I love life! I’m constantly squeezing in too much, rushing from pillar to post, tardily leaving the house, yelling at the kids to get in the car and buckle up and, ergo, arriving late at my destination. I only have one life (I believe) and so I plan to live it to the full.
I am endowed with two active children, an almost full-time professional job in the city, a side-line in authoring children’s books (The Guzzle Gump), a ridiculous drive to keep striving at triathlons – trying to better my time and increase the distance even though the passing years are working against me – and oh, a much maligned and neglected husband without whom I couldn’t do any of this.
Of course there are downsides to living such a modern, hectic, demanding lifestyle. So it was a blessing on a recent team day with my YSC colleagues in Sydney to be each gifted 48 minutes to reconnect with ourselves and experiment.
I walked down to sit by the Sydney Harbour Bridge. Initially I felt burdened with the pressure of needing to accomplish something in 48 minutes to share back with the team. I hope the following poem that I wrote during the first twenty-something minutes illustrates my transition to ultimately letting go of that and gaining a sense of appreciation and gratitude for the world around me. My 48 minutes was inspiring, insightful and relaxing. I will make time for many more.
Tick. Tick. Tick.
Minutes fly by.
Thoughts jumbled, competing, merging, blending,
Skirting the edge of consciousness,
So hard to grasp, despite the will.
48 minutes to stop. Be still.
48 minutes to ponder. Dwell. Percolate. Diverge.
Why then so hard?
Hard to pause, hard to slow.
Hard to sort, hard to shape.
How to use these minutes? (Anxious sigh).
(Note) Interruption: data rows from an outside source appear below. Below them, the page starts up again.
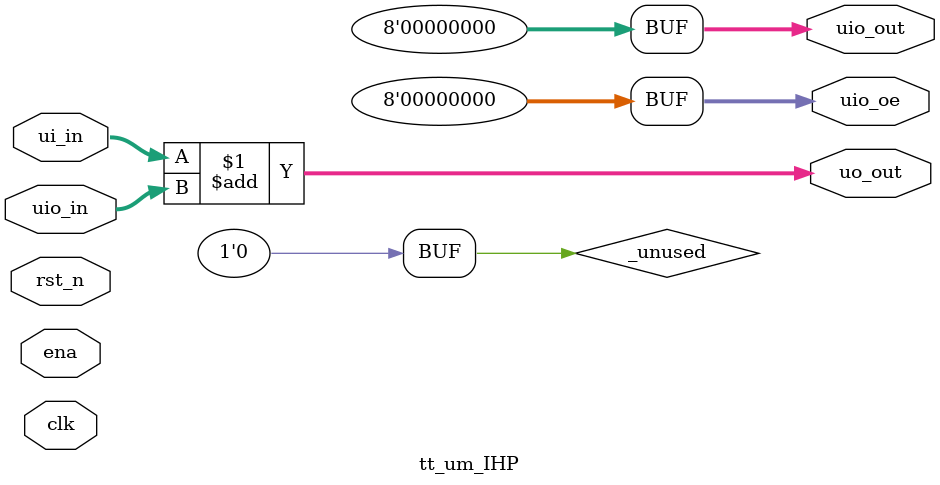
<source format=v>
/*
 * Copyright (c) 2024 Your Name
 * SPDX-License-Identifier: Apache-2.0
 */

`default_nettype none

module tt_um_IHP (
    input  wire [7:0] ui_in,    // Dedicated inputs
    output wire [7:0] uo_out,   // Dedicated outputs
    input  wire [7:0] uio_in,   // IOs: Input path
    output wire [7:0] uio_out,  // IOs: Output path
    output wire [7:0] uio_oe,   // IOs: Enable path (active high: 0=input, 1=output)
    input  wire       ena,      // always 1 when the design is powered, so you can ignore it
    input  wire       clk,      // clock
    input  wire       rst_n     // reset_n - low to reset
);

  // All output pins must be assigned. If not used, assign to 0.
  assign uo_out  = ui_in + uio_in;  // Example: ou_out is the sum of ui_in and uio_in
  assign uio_out = 0;
  assign uio_oe  = 0;

  // List all unused inputs to prevent warnings
  wire _unused = &{ena, clk, rst_n, 1'b0};

endmodule

</source>
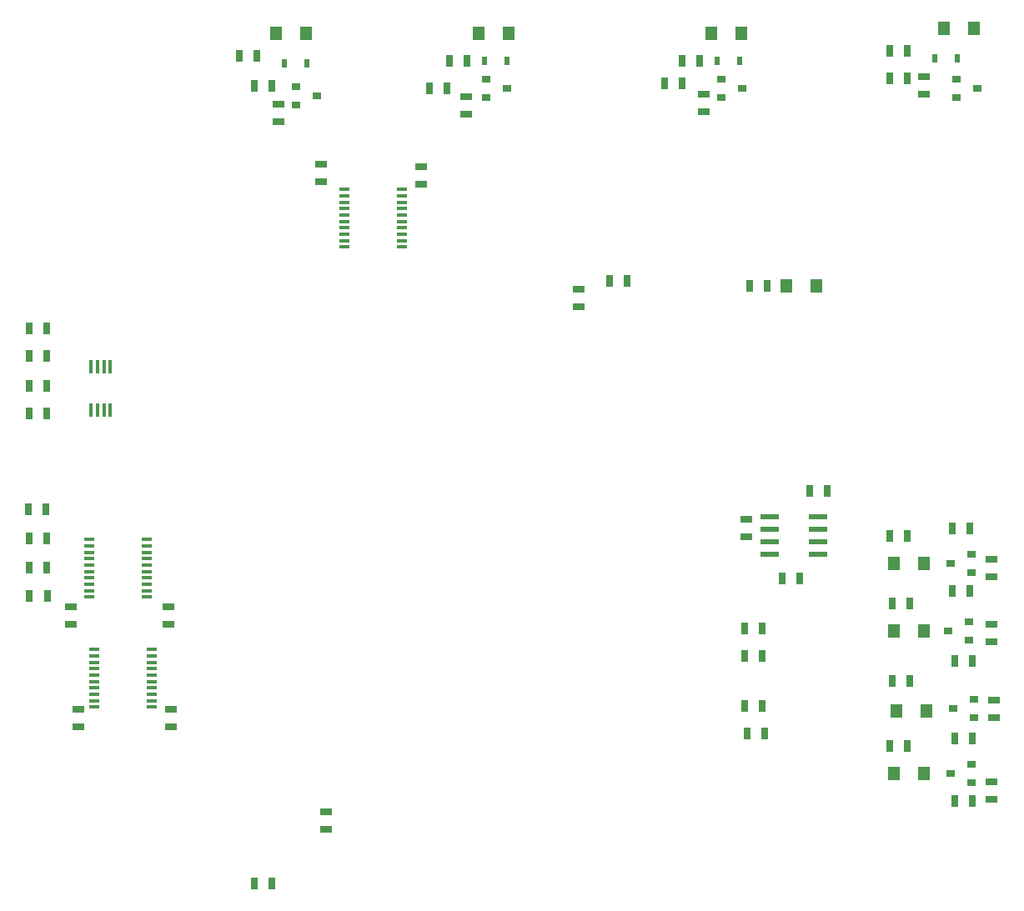
<source format=gtp>
G75*
G70*
%OFA0B0*%
%FSLAX24Y24*%
%IPPOS*%
%LPD*%
%AMOC8*
5,1,8,0,0,1.08239X$1,22.5*
%
%ADD10R,0.0157X0.0531*%
%ADD11R,0.0315X0.0472*%
%ADD12R,0.0472X0.0315*%
%ADD13R,0.0248X0.0327*%
%ADD14R,0.0354X0.0315*%
%ADD15R,0.0472X0.0551*%
%ADD16R,0.0390X0.0120*%
%ADD17R,0.0780X0.0220*%
D10*
X011441Y025469D03*
X011697Y025469D03*
X011953Y025469D03*
X012209Y025469D03*
X012209Y027181D03*
X011953Y027181D03*
X011697Y027181D03*
X011441Y027181D03*
D11*
X009679Y027625D03*
X008971Y027625D03*
X008971Y028725D03*
X009679Y028725D03*
X009679Y026425D03*
X008971Y026425D03*
X008971Y025325D03*
X009679Y025325D03*
X009639Y021485D03*
X008931Y021485D03*
X008971Y020305D03*
X009679Y020305D03*
X009669Y019145D03*
X008961Y019145D03*
X008981Y018005D03*
X009689Y018005D03*
X017971Y006525D03*
X018679Y006525D03*
X037671Y012525D03*
X038379Y012525D03*
X038279Y013625D03*
X037571Y013625D03*
X037571Y015625D03*
X038279Y015625D03*
X038279Y016725D03*
X037571Y016725D03*
X039071Y018725D03*
X039779Y018725D03*
X040171Y022225D03*
X040879Y022225D03*
X043371Y020425D03*
X044079Y020425D03*
X045871Y020725D03*
X046579Y020725D03*
X046579Y018225D03*
X045871Y018225D03*
X044179Y017725D03*
X043471Y017725D03*
X045971Y015425D03*
X046679Y015425D03*
X044179Y014625D03*
X043471Y014625D03*
X045971Y012325D03*
X046679Y012325D03*
X046679Y009825D03*
X045971Y009825D03*
X044079Y012025D03*
X043371Y012025D03*
X038479Y030425D03*
X037771Y030425D03*
X032879Y030625D03*
X032171Y030625D03*
X025679Y038325D03*
X024971Y038325D03*
X025771Y039425D03*
X026479Y039425D03*
X018679Y038425D03*
X017971Y038425D03*
X018079Y039625D03*
X017371Y039625D03*
X034371Y038525D03*
X035079Y038525D03*
X035071Y039425D03*
X035779Y039425D03*
X043371Y039825D03*
X044079Y039825D03*
X044079Y038725D03*
X043371Y038725D03*
D12*
X010925Y012771D03*
X010925Y013479D03*
X010625Y016871D03*
X010625Y017579D03*
X014525Y017579D03*
X014525Y016871D03*
X014625Y013479D03*
X014625Y012771D03*
X020825Y009379D03*
X020825Y008671D03*
X037625Y020371D03*
X037625Y021079D03*
X030925Y029571D03*
X030925Y030279D03*
X024625Y034471D03*
X024625Y035179D03*
X026425Y037271D03*
X026425Y037979D03*
X020625Y035279D03*
X020625Y034571D03*
X018925Y036971D03*
X018925Y037679D03*
X035925Y037371D03*
X035925Y038079D03*
X044725Y038071D03*
X044725Y038779D03*
X047425Y019479D03*
X047425Y018771D03*
X047425Y016879D03*
X047425Y016171D03*
X047525Y013859D03*
X047525Y013151D03*
X047425Y010579D03*
X047425Y009871D03*
D13*
X046078Y039525D03*
X045172Y039525D03*
X037378Y039425D03*
X036472Y039425D03*
X028078Y039425D03*
X027172Y039425D03*
X020078Y039325D03*
X019172Y039325D03*
D14*
X019631Y038399D03*
X019631Y037651D03*
X020458Y038025D03*
X027231Y037951D03*
X027231Y038699D03*
X028058Y038325D03*
X036631Y037951D03*
X036631Y038699D03*
X037458Y038325D03*
X046031Y037951D03*
X046031Y038699D03*
X046858Y038325D03*
X046619Y019699D03*
X046619Y018951D03*
X045792Y019325D03*
X046519Y016999D03*
X045692Y016625D03*
X046519Y016251D03*
X046719Y013899D03*
X046719Y013151D03*
X045892Y013525D03*
X046619Y011299D03*
X046619Y010551D03*
X045792Y010925D03*
D15*
X044716Y010925D03*
X043534Y010925D03*
X043634Y013425D03*
X044816Y013425D03*
X044716Y016625D03*
X043534Y016625D03*
X043534Y019325D03*
X044716Y019325D03*
X040416Y030425D03*
X039234Y030425D03*
X037416Y040525D03*
X036234Y040525D03*
X028116Y040525D03*
X026934Y040525D03*
X020016Y040525D03*
X018834Y040525D03*
X045534Y040725D03*
X046716Y040725D03*
D16*
X023874Y034277D03*
X023874Y034021D03*
X023874Y033765D03*
X023874Y033509D03*
X023874Y033253D03*
X023874Y032997D03*
X023874Y032741D03*
X023874Y032485D03*
X023874Y032229D03*
X023874Y031973D03*
X021576Y031973D03*
X021576Y032229D03*
X021576Y032485D03*
X021576Y032741D03*
X021576Y032997D03*
X021576Y033253D03*
X021576Y033509D03*
X021576Y033765D03*
X021576Y034021D03*
X021576Y034277D03*
X013674Y020277D03*
X013674Y020021D03*
X013674Y019765D03*
X013674Y019509D03*
X013674Y019253D03*
X013674Y018997D03*
X013674Y018741D03*
X013674Y018485D03*
X013674Y018229D03*
X013674Y017973D03*
X013874Y015877D03*
X013874Y015621D03*
X013874Y015365D03*
X013874Y015109D03*
X013874Y014853D03*
X013874Y014597D03*
X013874Y014341D03*
X013874Y014085D03*
X013874Y013829D03*
X013874Y013573D03*
X011576Y013573D03*
X011576Y013829D03*
X011576Y014085D03*
X011576Y014341D03*
X011576Y014597D03*
X011576Y014853D03*
X011576Y015109D03*
X011576Y015365D03*
X011576Y015621D03*
X011576Y015877D03*
X011376Y017973D03*
X011376Y018229D03*
X011376Y018485D03*
X011376Y018741D03*
X011376Y018997D03*
X011376Y019253D03*
X011376Y019509D03*
X011376Y019765D03*
X011376Y020021D03*
X011376Y020277D03*
D17*
X038555Y020175D03*
X038555Y019675D03*
X038555Y020675D03*
X038555Y021175D03*
X040495Y021175D03*
X040495Y020675D03*
X040495Y020175D03*
X040495Y019675D03*
M02*

</source>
Precious time; ticking, ticking by.
Decide, do, make, finish.
The drive to create is strong.
Seventeen valuable minutes already gone,
Thirty-one precious minutes left.
All for me, not to share.
What to wonder? Whether to dare?
Slowly the gentle breeze soothes and calms,
Whilst the sparkling sea ebbs and flows, lapping against the harbour steps.
I feel golden rays warming my skin and I close my eyes,
I welcome thoughts to release their grip on the edge of consciousness and happily float away.
No longer adrift, un-keeled, bereft…
Who gives a 48 minutes how many are left.